3
votes

I need help to determine what the time complexity of a code segment.

I've tried to understand how to add everything up but I'm not sure it is correct. The first loop and second loop is to my understanding logarithmic and the last is linear, or atleast that is what I think. But I don't understand how to finalise the problem and provide a time complexity.

sum = 0; count = 0;
for (int i = 1; i < N; i = i*2){
    sum = sum + 1;
    for (int j = i; j < N*N; j = j*2){
        count++;
    }
    for (int k = i; k < N; k++){
        count--;
    }
}

My guess is that it is: (logN * logN) + (logN * N) -> O(NlogN) But since the third loop is not nested in the second loop I'm not sure how to properly determine the complexity. So please help me.. :)

1
The final answer is correct, although your reasoning is ... imprecise. Also since they are not nested you can treat them as if they were each in a separate instance of the outer loop.meowgoesthedog
Okey, so the final answer is O(NlogN). Thanks for the clarification! As I said I'm not that sure how to get there, since this was just a wild guess based on the fact that I can remove low-order terms etc.Anteman

1 Answers

0
votes

Assume first N=2^M. Then M = lg(N).

The outer loop runs for i = 2^0, 2^1, 2^2, ..., 2^(M-1). A total of M steps.
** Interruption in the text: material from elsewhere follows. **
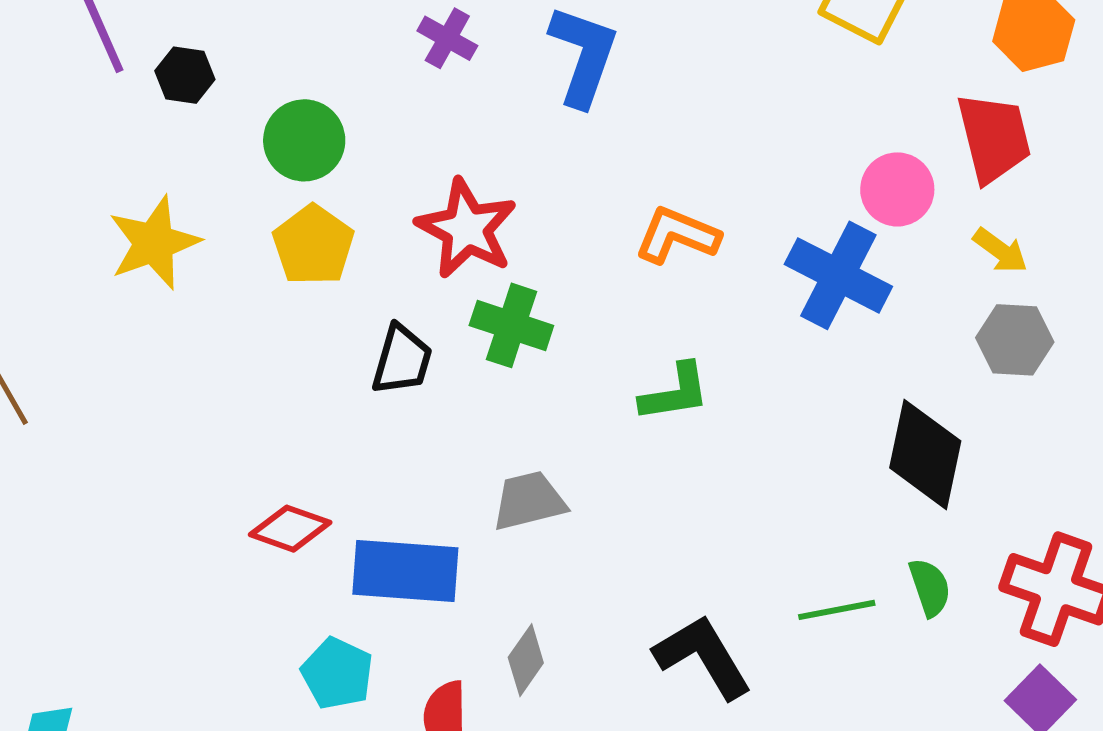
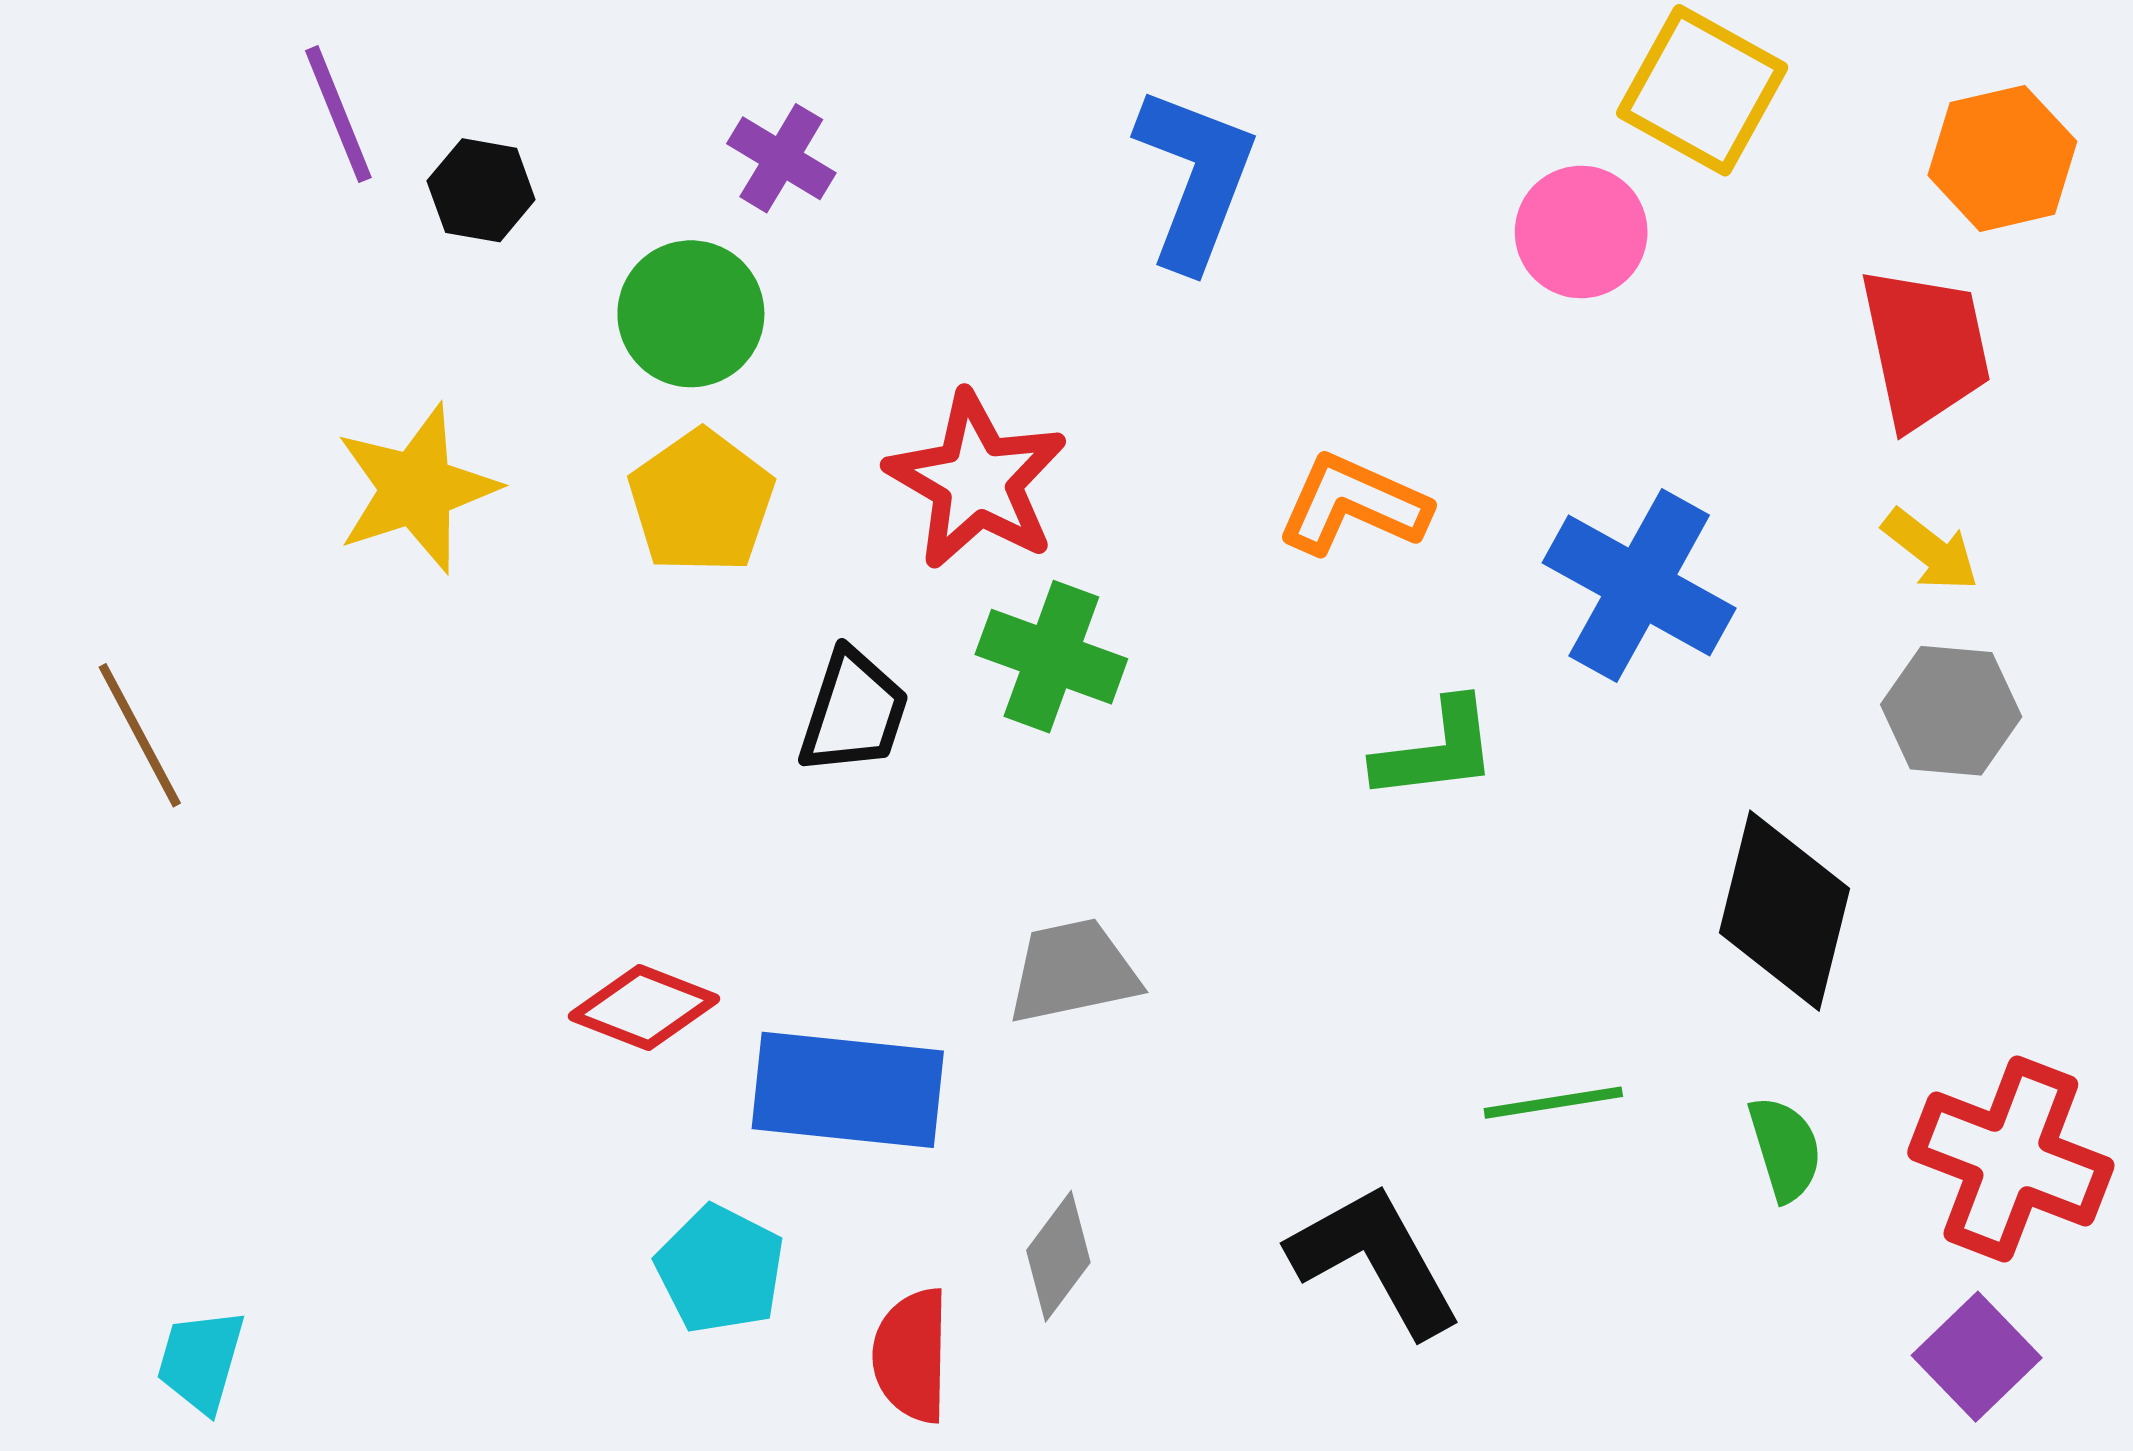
purple cross: (447, 38) -> (781, 158), moved
pink circle: (897, 189) -> (1581, 232), moved
green L-shape: (675, 393) -> (1436, 750), moved
green line: (837, 610) -> (1553, 1103), moved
The first inner loop runs for j = 2^s, ..., 2^(M + M - 1) in step s (out of Msteps). Total 2M-s.

The second runs for k = 2^s, 2^s + 1, ..., 2^M - 1 in step s. Total 2^M - 2^s.

The first loop takes a total of (2M-0) + (2M-1) + ... + (2M - (M-1)) which is O(M^2) = O(lg(N)^2).

The second (2^M-2^0) + ... + (2^M-2^(M-1)), which equals M2^M - 2^M + 1, which is O(M2^M) = O(Nlg(N)).

Therefore the total complexity is O(lg(N)lg(N)) + O(Nlg(N)) = O(Nlg(N)).

For the general case, where N is not a power of two, consider M such that 2^M < N < 2^(M+1) and conclude that the complexity remains O(Nlg(N)).